本发明涉及一种组织和细胞冻存液及其冻存方法，具体公开了一种神经细胞或组织冻存液，其包含全神经培养基，二甲基亚砜以及血清；所述全神经培养基为Neurobasal培养基、谷氨酰胺的衍生物和细胞培养添加剂的组合物。本发明冻存液可有效冻存原代神经组织，保证神经元复苏活性。本发明适用于人或小鼠等实验动物的脑神经组织冻存，也适用于其他类似神经细胞那样不易冻存的细胞组织的冻存。

技术领域

本发明属于细胞生物学领域，涉及一种组织和细胞冻存液及其冻存方法。

背景技术

在神经生物学研究中，原代神经元的分离培养，是基础研究及转化研究的重要研究工具，不过由于神经元细胞缺乏增殖能力，一次原代分离后，有多余组织细胞不可长时间保存等原因，限制了神经组织的充分利用，因此，若能冻存未使用多余出的神经组织，不仅可节约分离成本，也可最大的使用样本材料。

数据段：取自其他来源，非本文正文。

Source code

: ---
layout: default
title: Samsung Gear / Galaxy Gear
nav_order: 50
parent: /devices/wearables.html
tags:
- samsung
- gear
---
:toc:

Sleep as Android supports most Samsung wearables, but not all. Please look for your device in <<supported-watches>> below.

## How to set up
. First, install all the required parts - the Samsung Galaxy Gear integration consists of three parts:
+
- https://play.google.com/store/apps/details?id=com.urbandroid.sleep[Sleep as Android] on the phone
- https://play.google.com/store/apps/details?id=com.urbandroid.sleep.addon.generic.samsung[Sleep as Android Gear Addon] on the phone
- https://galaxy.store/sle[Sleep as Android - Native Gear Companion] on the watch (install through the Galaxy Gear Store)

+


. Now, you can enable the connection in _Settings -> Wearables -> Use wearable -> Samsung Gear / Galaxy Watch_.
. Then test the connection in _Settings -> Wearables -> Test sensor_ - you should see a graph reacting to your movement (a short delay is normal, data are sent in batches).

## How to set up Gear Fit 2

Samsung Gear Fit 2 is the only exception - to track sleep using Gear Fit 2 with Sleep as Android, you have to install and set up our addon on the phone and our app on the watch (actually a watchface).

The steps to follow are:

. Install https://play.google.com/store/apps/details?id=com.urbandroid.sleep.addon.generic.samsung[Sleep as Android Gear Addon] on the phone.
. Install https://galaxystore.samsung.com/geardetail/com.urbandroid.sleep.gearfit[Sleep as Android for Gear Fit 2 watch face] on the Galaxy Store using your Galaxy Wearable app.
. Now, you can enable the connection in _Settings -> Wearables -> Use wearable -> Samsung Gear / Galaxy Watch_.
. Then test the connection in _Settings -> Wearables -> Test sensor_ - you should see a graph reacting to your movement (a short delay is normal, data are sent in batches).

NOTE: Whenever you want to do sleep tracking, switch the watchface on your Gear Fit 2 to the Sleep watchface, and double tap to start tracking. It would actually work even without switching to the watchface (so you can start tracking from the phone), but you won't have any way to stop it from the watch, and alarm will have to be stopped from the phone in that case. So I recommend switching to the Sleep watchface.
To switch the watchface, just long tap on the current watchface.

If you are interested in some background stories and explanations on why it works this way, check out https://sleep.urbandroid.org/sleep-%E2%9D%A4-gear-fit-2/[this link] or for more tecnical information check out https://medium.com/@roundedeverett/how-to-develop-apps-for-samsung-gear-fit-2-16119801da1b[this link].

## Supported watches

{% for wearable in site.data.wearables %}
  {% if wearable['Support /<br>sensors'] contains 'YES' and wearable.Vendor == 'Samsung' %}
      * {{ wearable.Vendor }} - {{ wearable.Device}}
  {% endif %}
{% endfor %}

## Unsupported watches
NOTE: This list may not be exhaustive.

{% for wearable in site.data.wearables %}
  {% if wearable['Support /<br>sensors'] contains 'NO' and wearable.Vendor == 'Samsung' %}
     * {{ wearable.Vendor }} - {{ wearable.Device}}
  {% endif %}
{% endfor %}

细胞冻存是低温保存技术，可以使细胞暂停生长而被保存起来，需要的时候再复苏使用。从而起到细胞保种的作用。便于细胞的交换和运送。细胞冻存液中常会加入终浓度5％-15％的甘油或二甲基亚砜(DMSO)，可使溶液冰点降低，在缓慢冻结条件下，减少了冰晶形成，从而避免细胞损伤。目前对于各种细胞系的保存方法通常采用冻存方法保存，然而对于正常原代细胞(例如神经细胞)的保存，通常存在细胞的冻存损伤，进而导致复苏后无法继续存活或者培养效率低等问题。另一方面，对于组织样品的冻存实施难度更大，因为在冷冻过程中存在更大程度的组织细胞中冰晶形成的破坏作用。常用的组织冻存通常是进行分子生物学方面的形态表达分析，而无法获得活的原代细胞。在现有技术中，对于非癌化组织细胞的冻存液研究还很有限。

发明内容

基于现有技术中存在的问题，本发明提供一种神经细胞或组织冻存液，可冻存包括人或实验动物的原代神经元组织。

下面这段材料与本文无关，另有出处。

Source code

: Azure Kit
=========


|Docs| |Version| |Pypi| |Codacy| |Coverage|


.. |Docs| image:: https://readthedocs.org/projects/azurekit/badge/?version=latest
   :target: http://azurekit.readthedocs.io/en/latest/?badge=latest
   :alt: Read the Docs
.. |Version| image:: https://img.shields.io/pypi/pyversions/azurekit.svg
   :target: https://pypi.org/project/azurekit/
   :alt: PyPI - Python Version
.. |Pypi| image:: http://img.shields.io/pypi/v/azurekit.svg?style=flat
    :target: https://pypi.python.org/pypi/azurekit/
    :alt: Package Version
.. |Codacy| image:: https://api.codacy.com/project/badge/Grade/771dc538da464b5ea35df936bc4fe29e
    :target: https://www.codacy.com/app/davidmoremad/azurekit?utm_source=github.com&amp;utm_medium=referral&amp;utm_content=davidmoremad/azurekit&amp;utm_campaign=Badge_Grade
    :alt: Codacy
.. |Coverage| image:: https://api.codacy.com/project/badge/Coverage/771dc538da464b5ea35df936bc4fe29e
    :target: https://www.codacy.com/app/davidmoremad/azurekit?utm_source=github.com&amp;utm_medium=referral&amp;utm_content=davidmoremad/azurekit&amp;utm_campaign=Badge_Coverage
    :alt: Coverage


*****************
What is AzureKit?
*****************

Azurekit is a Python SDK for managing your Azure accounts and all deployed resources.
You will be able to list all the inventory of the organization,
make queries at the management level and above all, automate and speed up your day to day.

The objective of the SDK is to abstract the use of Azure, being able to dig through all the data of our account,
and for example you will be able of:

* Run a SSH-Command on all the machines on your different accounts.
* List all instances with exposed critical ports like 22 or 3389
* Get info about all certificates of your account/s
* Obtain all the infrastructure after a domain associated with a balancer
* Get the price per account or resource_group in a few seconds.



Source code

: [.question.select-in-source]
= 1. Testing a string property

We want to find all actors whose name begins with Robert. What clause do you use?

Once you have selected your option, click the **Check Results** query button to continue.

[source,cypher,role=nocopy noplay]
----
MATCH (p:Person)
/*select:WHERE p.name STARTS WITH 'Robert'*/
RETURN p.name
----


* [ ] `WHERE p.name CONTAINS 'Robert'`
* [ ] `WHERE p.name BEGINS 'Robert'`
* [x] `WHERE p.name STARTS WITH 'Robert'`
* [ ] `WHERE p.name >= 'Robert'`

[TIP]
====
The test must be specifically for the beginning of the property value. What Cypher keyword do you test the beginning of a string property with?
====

本发明一个方面提供了一种细胞或组织冻存液，其包含全神经培养基，二甲基亚砜以及血清；所述全神经培养基为Neurobasal培养基、谷氨酰胺的衍生物和细胞培养添加剂的组合物。

在本发明的技术方案中，所述谷氨酰胺的衍生物为GlutaMAXTM，优选为100倍稀释。

在本发明的技术方案中，所述细胞培养添加剂为B27。

在本发明的技术方案中，各组分的比例为全神经培养基60％-80％，二甲基亚砜5％-15％，血清为15％-25％，优选为全神经培养基70％，二甲基亚砜10％，血清为20％。

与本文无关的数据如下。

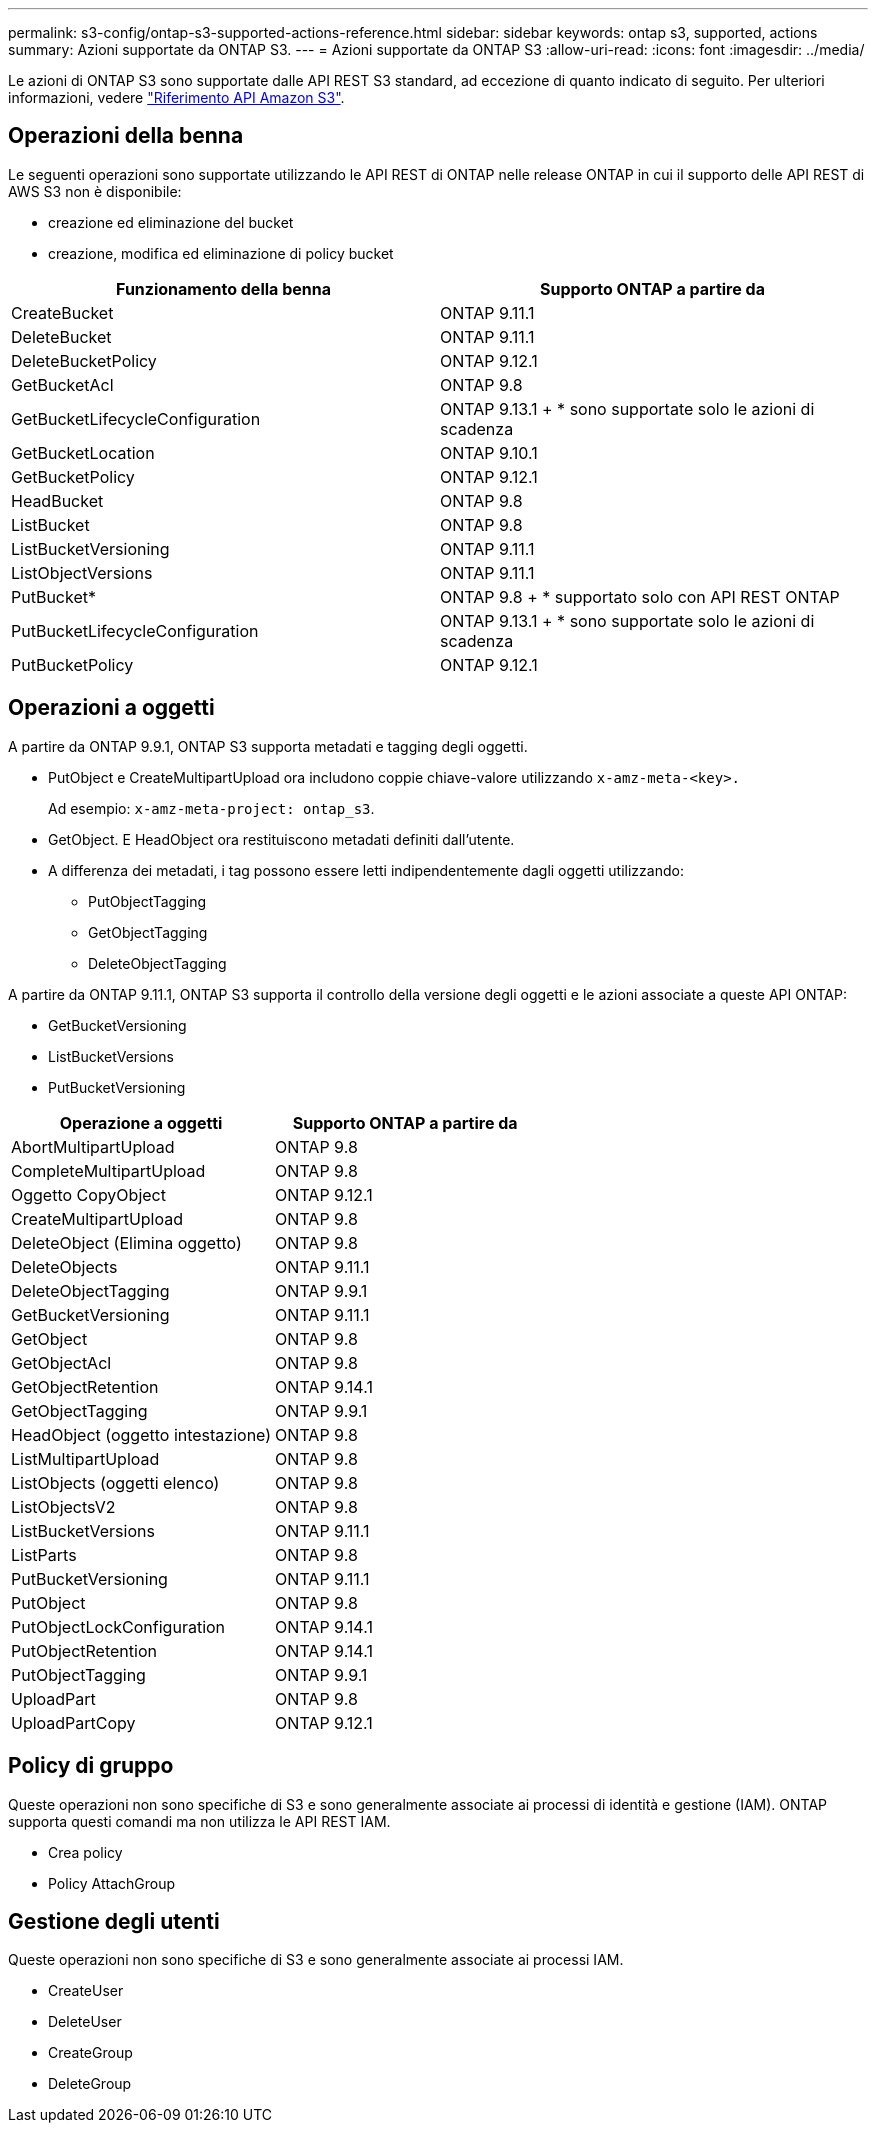 ---
permalink: s3-config/ontap-s3-supported-actions-reference.html 
sidebar: sidebar 
keywords: ontap s3, supported, actions 
summary: Azioni supportate da ONTAP S3. 
---
= Azioni supportate da ONTAP S3
:allow-uri-read: 
:icons: font
:imagesdir: ../media/


[role="lead"]
Le azioni di ONTAP S3 sono supportate dalle API REST S3 standard, ad eccezione di quanto indicato di seguito. Per ulteriori informazioni, vedere link:https://docs.aws.amazon.com/AmazonS3/latest/API/Type_API_Reference.html["Riferimento API Amazon S3"^].



== Operazioni della benna

Le seguenti operazioni sono supportate utilizzando le API REST di ONTAP nelle release ONTAP in cui il supporto delle API REST di AWS S3 non è disponibile:

* creazione ed eliminazione del bucket
* creazione, modifica ed eliminazione di policy bucket


|===
| Funzionamento della benna | Supporto ONTAP a partire da 


| CreateBucket | ONTAP 9.11.1 


| DeleteBucket | ONTAP 9.11.1 


| DeleteBucketPolicy | ONTAP 9.12.1 


| GetBucketAcl | ONTAP 9.8 


| GetBucketLifecycleConfiguration | ONTAP 9.13.1 + * sono supportate solo le azioni di scadenza 


| GetBucketLocation | ONTAP 9.10.1 


| GetBucketPolicy | ONTAP 9.12.1 


| HeadBucket | ONTAP 9.8 


| ListBucket | ONTAP 9.8 


| ListBucketVersioning | ONTAP 9.11.1 


| ListObjectVersions | ONTAP 9.11.1 


| PutBucket* | ONTAP 9.8 + * supportato solo con API REST ONTAP 


| PutBucketLifecycleConfiguration | ONTAP 9.13.1 + * sono supportate solo le azioni di scadenza 


| PutBucketPolicy | ONTAP 9.12.1 
|===


== Operazioni a oggetti

A partire da ONTAP 9.9.1, ONTAP S3 supporta metadati e tagging degli oggetti.

* PutObject e CreateMultipartUpload ora includono coppie chiave-valore utilizzando `x-amz-meta-<key>.`
+
Ad esempio: `x-amz-meta-project: ontap_s3`.

* GetObject. E HeadObject ora restituiscono metadati definiti dall'utente.
* A differenza dei metadati, i tag possono essere letti indipendentemente dagli oggetti utilizzando:
+
** PutObjectTagging
** GetObjectTagging
** DeleteObjectTagging




A partire da ONTAP 9.11.1, ONTAP S3 supporta il controllo della versione degli oggetti e le azioni associate a queste API ONTAP:

* GetBucketVersioning
* ListBucketVersions
* PutBucketVersioning


|===
| Operazione a oggetti | Supporto ONTAP a partire da 


| AbortMultipartUpload | ONTAP 9.8 


| CompleteMultipartUpload | ONTAP 9.8 


| Oggetto CopyObject | ONTAP 9.12.1 


| CreateMultipartUpload | ONTAP 9.8 


| DeleteObject (Elimina oggetto) | ONTAP 9.8 


| DeleteObjects | ONTAP 9.11.1 


| DeleteObjectTagging | ONTAP 9.9.1 


| GetBucketVersioning | ONTAP 9.11.1 


| GetObject | ONTAP 9.8 


| GetObjectAcl | ONTAP 9.8 


| GetObjectRetention | ONTAP 9.14.1 


| GetObjectTagging | ONTAP 9.9.1 


| HeadObject (oggetto intestazione) | ONTAP 9.8 


| ListMultipartUpload | ONTAP 9.8 


| ListObjects (oggetti elenco) | ONTAP 9.8 


| ListObjectsV2 | ONTAP 9.8 


| ListBucketVersions | ONTAP 9.11.1 


| ListParts | ONTAP 9.8 


| PutBucketVersioning | ONTAP 9.11.1 


| PutObject | ONTAP 9.8 


| PutObjectLockConfiguration | ONTAP 9.14.1 


| PutObjectRetention | ONTAP 9.14.1 


| PutObjectTagging | ONTAP 9.9.1 


| UploadPart | ONTAP 9.8 


| UploadPartCopy | ONTAP 9.12.1 
|===


== Policy di gruppo

Queste operazioni non sono specifiche di S3 e sono generalmente associate ai processi di identità e gestione (IAM). ONTAP supporta questi comandi ma non utilizza le API REST IAM.

* Crea policy
* Policy AttachGroup




== Gestione degli utenti

Queste operazioni non sono specifiche di S3 e sono generalmente associate ai processi IAM.

* CreateUser
* DeleteUser
* CreateGroup
* DeleteGroup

在本发明的技术方案中，全神经培养基各组分的比例为以体积计90-99％Neurobasal培养基、0.1-5％谷氨酰胺的衍生物和0.5-5％细胞培养添加剂优选为97％Neurobasal培养基、1％谷氨酰胺的衍生物和2％细胞培养添加剂。

在本发明的技术方案中，所述的血清为选自胎牛血清、马血清、羊血清、鸡血清或血清替代物。

在本发明的技术方案中，所述细胞或组织冻存液优选为神经细胞和组织冻存液。

本发明另一个方面提供了一种冻存细胞或组织的方法，其包括以下步骤：

1)将待冻存的组织进行分割，分割后的组织任一边长小于5mm的小块；或者将细胞进行分离；

2)将步骤1)获得的分割后的组织先浸泡于海藻酸钠溶液，再置于氯化钙溶液后，形成一层海藻酸钠钙交联保护层即可；

3)将步骤2)获得的保护后的组织放入权利要求1-5任一项所述细胞或组织冻存液中进行冻存。

所述Neurobasal培养基为Neurobasal培养基。

所述谷氨酰胺的衍生物为100倍稀释的GlutaMAXTM(100X)。

所述细胞培养添加剂B27为20％B27。